Puede ser un gen de otra especie, de ahí el nombre de transgénico. Incluso se pueden inducir algunos genes para que sólo se expresen en determinadas situaciones, aunque este tipo de OGM suelen emplearse más para investigación biomédica que para elaborar plantas de diseño.
Todas estas modificaciones se realizan en laboratorio y se introducen a posteriori en la planta. Hasta aquí, todo sería parecido a cruzar cepas para escoger lo mejor de cada una. Es decir, sería como lo que se ha hecho a lo largo de la historia de la humanidad, pero acelerado y dirigido. Más rápido y apuntando en una dirección concreta. Esta estrategia abriría unas posibilidades increíbles ¿Se pueden imaginar tomates gustosos, naranjas jugosas o pimientos crujientes? ¿Se pueden imaginar frutas y verduras con más vitaminas y oligoelementos?
Sería maravilloso, pero la realidad es muy distinta. Los alimentos transgénicos no se están preparando para beneficiar a los consumidores, sino para lucro de los productores. Los alimentos transgénicos no son mejores que los que ya hay en el mercado (de cara a los que estamos destinados a comerlos), sino que se preparan para que resistan enfermedades o plagas que aumentan los costes de producción. ¿Cómo evitarlo? Introduciendo en las plantas genes que producen antibióticos, insecticidas o toxinas. Eso puede evitar el ataque de microorganismos o insectos, pero a expensas de mantener elevadas cantidades de productos tóxicos en el vegetal. Naturalmente, esas sustancias tóxicas van, finalmente, a parar a los estómagos del consumidor.

▶ DATOS REGISTRADOS
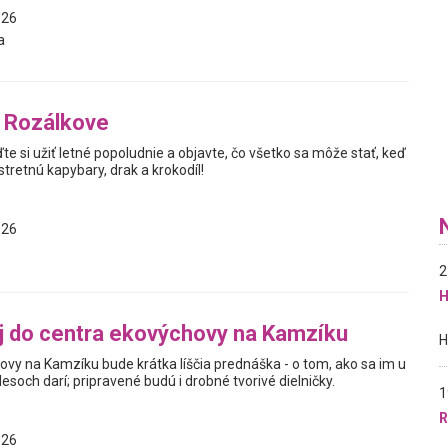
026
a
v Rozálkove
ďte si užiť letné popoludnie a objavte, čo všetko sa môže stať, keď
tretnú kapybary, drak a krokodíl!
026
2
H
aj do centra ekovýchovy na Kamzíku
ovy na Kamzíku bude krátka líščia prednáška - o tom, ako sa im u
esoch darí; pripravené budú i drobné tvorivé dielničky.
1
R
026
---
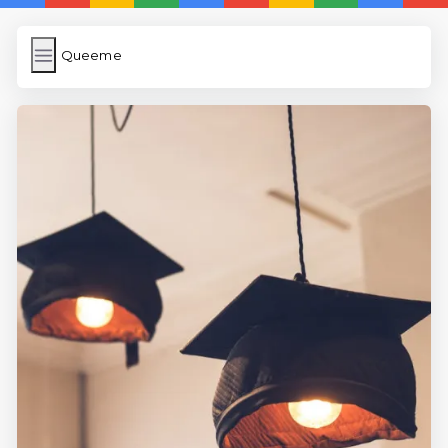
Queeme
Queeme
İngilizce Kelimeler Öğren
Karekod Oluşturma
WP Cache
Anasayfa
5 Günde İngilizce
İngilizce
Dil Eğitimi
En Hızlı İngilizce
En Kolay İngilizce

▶ COMPLETA LO SIGUIENTE
1 - Copia del texto sobre los alimentos transgénicos el fragmento que va de "Puede ser un" a "plantas de diseño.".
2 - Según el texto sobre los alimentos transgénicos, ¿qué genes se introducen en las plantas para evitar enfermedades o plagas?

▶ SOLUCIONES POR TAREA
1 -
Puede ser un gen de otra especie, de ahí el nombre de transgénico. Incluso se pueden inducir algunos genes para que sólo se expresen en determinadas situaciones, aunque este tipo de OGM suelen emplearse más para investigación biomédica que para elaborar plantas de diseño.

2 - Genes que producen antibióticos, insecticidas o toxinas.